TASK GOAL> Your answer must be a single number: the count of lines in the records below that include the string "secondary".

Source data:
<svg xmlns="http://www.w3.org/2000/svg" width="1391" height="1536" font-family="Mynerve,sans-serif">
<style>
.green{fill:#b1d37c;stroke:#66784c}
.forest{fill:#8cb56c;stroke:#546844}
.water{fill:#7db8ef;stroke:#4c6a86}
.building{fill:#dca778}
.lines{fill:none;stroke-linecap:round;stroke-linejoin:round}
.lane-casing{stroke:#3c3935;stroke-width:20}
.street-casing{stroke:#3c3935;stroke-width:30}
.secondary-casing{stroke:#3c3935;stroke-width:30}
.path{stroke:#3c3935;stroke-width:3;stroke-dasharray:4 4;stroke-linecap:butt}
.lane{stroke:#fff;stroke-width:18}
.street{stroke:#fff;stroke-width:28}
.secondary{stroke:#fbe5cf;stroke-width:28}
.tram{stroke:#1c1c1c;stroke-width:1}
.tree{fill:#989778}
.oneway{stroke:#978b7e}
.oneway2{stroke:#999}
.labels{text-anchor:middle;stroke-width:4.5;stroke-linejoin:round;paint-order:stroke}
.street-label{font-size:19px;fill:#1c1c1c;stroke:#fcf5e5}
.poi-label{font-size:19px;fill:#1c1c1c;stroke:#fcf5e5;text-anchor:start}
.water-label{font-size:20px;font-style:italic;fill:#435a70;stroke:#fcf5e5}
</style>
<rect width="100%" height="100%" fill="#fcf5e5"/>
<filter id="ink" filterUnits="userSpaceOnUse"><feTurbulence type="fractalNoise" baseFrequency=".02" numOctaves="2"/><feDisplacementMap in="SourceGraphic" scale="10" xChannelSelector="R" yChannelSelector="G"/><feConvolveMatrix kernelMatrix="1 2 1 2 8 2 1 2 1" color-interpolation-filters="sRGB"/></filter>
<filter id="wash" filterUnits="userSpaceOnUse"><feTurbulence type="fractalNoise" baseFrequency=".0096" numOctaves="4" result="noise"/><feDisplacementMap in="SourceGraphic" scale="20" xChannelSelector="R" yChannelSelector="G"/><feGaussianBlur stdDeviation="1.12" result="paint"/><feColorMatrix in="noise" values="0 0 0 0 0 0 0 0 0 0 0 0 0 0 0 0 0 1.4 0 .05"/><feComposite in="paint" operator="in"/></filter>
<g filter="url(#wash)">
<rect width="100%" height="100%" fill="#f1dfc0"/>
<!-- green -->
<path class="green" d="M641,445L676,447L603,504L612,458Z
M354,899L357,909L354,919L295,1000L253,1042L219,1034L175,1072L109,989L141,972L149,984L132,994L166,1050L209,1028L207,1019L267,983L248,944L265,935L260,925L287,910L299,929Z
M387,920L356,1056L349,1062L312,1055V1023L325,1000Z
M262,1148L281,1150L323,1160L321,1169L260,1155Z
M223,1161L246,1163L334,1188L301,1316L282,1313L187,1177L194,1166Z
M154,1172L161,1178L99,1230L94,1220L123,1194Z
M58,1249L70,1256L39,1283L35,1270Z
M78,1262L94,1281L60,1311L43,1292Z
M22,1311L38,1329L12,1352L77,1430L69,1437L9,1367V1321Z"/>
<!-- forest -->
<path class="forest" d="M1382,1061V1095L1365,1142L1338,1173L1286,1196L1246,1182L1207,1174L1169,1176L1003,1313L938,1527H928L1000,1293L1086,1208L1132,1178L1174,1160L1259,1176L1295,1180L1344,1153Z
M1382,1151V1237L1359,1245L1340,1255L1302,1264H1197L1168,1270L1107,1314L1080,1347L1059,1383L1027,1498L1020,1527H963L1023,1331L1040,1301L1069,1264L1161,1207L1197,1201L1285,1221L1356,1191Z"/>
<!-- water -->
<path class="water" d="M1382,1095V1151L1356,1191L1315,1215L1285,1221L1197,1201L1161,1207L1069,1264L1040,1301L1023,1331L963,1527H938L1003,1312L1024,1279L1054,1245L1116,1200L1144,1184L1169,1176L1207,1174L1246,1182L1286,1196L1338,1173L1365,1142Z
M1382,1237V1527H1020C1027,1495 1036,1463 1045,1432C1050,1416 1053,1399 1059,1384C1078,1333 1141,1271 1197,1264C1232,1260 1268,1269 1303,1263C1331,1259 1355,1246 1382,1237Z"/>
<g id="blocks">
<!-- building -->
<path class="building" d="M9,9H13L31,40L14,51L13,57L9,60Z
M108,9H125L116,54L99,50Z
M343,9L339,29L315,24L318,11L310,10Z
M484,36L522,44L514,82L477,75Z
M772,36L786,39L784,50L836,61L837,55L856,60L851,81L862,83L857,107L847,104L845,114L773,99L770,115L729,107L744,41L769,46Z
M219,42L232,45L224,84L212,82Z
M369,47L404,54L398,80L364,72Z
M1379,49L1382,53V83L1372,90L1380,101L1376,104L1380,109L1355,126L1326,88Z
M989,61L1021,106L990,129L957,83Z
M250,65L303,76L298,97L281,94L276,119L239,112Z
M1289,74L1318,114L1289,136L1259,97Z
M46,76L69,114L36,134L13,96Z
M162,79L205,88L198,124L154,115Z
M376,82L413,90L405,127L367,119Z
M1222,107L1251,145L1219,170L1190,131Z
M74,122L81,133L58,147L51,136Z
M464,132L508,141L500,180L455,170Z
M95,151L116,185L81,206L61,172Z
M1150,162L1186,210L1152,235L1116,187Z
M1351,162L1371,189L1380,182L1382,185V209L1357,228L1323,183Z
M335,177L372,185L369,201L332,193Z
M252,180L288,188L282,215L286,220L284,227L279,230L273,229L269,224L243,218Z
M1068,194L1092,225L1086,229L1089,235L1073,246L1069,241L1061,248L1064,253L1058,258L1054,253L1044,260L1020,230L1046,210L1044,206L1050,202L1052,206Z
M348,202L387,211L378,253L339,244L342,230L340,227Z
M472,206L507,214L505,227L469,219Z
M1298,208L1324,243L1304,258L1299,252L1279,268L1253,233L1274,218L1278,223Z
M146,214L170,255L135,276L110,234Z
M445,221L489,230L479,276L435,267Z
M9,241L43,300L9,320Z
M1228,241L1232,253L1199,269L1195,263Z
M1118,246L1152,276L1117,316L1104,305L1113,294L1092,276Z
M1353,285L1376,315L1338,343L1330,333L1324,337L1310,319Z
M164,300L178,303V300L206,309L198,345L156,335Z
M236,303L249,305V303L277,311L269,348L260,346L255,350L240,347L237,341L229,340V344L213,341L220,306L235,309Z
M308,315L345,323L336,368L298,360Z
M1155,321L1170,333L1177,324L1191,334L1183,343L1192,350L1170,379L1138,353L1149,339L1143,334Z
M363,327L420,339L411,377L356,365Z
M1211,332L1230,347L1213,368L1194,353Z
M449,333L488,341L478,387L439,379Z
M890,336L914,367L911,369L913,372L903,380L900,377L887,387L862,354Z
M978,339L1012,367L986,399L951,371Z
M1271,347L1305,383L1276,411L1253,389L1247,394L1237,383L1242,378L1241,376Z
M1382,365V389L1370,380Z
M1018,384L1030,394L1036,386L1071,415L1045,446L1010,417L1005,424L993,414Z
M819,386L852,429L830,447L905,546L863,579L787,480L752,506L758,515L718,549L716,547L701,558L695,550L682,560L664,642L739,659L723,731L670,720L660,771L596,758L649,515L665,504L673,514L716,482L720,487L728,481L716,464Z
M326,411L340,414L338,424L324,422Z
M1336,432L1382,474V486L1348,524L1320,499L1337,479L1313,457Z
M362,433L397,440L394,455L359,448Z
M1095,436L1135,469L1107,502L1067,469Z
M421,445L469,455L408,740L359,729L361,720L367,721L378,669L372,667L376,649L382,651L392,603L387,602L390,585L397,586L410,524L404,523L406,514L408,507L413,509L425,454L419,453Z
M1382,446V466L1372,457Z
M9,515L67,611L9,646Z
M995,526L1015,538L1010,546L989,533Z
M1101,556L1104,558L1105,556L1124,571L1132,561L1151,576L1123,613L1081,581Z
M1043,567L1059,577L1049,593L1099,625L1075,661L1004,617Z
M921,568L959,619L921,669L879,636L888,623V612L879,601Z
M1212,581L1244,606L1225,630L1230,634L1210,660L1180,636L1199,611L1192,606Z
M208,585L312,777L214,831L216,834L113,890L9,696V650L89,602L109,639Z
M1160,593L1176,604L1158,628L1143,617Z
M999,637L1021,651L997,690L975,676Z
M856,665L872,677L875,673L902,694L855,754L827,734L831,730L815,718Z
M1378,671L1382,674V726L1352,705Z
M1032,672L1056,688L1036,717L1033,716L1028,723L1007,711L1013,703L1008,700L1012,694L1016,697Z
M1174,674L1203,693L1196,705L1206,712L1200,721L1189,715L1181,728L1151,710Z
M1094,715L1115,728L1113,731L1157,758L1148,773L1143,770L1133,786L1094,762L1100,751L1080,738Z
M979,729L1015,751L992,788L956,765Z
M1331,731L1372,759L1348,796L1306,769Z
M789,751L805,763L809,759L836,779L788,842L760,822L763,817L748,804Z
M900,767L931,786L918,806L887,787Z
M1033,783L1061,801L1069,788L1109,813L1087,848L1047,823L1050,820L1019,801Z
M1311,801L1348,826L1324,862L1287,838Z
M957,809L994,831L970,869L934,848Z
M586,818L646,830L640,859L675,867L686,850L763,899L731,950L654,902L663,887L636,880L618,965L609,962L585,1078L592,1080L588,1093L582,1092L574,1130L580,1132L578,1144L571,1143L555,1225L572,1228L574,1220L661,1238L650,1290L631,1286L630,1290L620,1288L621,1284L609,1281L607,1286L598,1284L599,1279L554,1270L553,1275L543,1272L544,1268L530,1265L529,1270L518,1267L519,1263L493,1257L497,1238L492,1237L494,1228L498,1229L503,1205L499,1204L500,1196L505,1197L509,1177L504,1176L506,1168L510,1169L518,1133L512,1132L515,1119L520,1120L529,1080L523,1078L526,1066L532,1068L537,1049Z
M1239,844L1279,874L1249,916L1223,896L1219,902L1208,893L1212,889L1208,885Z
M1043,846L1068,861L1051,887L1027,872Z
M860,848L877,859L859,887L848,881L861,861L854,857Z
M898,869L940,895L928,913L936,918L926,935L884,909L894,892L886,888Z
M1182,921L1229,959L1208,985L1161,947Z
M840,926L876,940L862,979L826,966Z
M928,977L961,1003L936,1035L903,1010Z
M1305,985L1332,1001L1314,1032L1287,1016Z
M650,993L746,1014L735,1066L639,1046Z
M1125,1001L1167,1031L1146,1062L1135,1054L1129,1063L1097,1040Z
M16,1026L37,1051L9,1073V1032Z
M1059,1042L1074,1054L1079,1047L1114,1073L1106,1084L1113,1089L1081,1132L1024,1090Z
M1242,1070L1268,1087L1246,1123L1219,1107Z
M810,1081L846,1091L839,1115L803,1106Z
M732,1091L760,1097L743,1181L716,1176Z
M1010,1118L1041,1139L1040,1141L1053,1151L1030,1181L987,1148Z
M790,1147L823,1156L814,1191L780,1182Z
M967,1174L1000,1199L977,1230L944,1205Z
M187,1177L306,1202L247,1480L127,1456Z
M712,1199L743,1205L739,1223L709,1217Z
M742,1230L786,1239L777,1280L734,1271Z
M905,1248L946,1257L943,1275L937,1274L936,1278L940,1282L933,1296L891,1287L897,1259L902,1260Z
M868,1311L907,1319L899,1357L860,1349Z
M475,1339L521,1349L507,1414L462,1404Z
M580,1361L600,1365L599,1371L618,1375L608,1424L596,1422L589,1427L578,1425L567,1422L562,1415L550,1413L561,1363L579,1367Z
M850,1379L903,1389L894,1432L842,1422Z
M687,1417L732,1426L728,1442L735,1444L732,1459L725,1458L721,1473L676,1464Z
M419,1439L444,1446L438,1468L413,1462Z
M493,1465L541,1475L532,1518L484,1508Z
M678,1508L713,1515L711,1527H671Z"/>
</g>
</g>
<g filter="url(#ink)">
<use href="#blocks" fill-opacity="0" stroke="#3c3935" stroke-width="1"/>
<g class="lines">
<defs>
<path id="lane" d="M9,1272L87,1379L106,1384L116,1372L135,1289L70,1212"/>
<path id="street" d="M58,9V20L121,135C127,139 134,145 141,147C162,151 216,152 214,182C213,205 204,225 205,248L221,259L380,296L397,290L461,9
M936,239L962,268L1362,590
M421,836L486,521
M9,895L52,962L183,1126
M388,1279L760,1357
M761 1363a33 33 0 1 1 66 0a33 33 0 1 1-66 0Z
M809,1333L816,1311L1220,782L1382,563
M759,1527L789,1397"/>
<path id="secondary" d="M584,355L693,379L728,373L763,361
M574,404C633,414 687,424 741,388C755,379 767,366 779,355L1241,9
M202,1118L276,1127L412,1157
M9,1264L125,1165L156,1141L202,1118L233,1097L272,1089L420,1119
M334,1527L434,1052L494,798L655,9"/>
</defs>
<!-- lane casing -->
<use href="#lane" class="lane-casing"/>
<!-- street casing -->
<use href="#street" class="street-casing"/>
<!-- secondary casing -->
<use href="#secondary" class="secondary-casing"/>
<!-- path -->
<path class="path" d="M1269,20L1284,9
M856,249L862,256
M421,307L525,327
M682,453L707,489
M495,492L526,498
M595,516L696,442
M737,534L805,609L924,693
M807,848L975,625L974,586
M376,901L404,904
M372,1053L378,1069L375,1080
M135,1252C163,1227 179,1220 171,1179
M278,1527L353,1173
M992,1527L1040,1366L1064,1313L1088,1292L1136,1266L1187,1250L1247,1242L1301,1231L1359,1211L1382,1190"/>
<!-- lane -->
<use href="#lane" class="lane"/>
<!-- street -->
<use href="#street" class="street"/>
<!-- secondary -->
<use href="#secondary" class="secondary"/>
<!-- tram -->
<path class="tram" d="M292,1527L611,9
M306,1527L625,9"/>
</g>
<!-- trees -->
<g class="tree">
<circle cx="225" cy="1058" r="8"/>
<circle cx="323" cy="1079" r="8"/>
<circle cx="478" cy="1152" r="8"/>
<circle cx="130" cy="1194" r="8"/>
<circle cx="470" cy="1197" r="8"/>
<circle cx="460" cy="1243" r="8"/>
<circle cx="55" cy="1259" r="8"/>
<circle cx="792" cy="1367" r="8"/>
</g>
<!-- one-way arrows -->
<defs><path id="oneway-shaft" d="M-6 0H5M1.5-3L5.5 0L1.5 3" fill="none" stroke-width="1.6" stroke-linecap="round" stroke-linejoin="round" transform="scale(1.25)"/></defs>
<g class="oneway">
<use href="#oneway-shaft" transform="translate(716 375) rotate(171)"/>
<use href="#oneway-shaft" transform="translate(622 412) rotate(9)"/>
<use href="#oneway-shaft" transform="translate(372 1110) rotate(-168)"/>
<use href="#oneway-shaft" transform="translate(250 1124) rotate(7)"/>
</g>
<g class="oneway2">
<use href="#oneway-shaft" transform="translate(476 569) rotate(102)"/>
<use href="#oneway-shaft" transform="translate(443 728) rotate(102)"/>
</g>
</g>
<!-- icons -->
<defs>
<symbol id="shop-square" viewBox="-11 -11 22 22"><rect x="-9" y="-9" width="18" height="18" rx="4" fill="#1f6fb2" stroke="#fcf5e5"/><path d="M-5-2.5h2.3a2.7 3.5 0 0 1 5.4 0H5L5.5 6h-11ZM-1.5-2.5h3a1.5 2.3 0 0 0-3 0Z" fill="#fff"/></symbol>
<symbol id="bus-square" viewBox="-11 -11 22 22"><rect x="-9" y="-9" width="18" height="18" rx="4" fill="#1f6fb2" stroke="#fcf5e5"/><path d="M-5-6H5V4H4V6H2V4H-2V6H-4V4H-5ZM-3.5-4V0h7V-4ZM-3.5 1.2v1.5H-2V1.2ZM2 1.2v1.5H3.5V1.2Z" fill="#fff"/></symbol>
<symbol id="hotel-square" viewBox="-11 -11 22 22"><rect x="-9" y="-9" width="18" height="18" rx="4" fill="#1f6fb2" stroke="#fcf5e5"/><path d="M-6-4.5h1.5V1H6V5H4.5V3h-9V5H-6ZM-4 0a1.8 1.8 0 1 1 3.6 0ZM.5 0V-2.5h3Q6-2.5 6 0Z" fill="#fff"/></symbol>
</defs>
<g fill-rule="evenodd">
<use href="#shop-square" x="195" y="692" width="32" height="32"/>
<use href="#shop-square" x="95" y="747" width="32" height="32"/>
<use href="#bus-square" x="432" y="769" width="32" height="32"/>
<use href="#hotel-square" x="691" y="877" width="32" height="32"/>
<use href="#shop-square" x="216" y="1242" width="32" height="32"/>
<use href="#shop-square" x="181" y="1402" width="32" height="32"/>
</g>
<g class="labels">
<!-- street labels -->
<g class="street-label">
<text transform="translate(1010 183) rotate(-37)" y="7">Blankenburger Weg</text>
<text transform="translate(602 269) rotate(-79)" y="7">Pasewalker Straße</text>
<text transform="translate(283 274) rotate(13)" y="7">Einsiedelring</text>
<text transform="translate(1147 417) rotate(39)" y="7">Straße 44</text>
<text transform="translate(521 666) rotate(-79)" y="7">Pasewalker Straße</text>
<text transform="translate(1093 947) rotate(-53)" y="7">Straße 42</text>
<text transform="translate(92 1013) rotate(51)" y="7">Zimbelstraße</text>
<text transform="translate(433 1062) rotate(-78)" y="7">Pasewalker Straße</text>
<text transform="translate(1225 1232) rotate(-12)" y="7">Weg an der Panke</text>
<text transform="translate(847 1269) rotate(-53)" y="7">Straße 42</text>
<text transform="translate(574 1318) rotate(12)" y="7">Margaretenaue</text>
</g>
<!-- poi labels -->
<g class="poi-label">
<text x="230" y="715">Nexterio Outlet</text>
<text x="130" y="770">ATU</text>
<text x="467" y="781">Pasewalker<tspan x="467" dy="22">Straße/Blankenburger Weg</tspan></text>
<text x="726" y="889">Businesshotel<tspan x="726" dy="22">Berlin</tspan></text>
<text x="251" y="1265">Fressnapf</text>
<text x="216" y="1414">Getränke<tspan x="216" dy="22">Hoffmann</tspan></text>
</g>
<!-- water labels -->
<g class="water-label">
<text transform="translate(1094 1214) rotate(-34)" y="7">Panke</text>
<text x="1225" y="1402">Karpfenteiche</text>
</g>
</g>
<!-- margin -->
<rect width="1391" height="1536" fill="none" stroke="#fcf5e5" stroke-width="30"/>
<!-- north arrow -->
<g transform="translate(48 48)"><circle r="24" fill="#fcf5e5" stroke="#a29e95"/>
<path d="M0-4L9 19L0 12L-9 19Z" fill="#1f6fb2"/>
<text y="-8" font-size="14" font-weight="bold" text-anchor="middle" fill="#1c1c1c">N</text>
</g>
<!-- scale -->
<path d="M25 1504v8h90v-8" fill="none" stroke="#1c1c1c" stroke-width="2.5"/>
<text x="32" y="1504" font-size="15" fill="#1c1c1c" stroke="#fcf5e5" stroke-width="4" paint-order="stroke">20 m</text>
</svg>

RESULT FOR THIS TASK> 7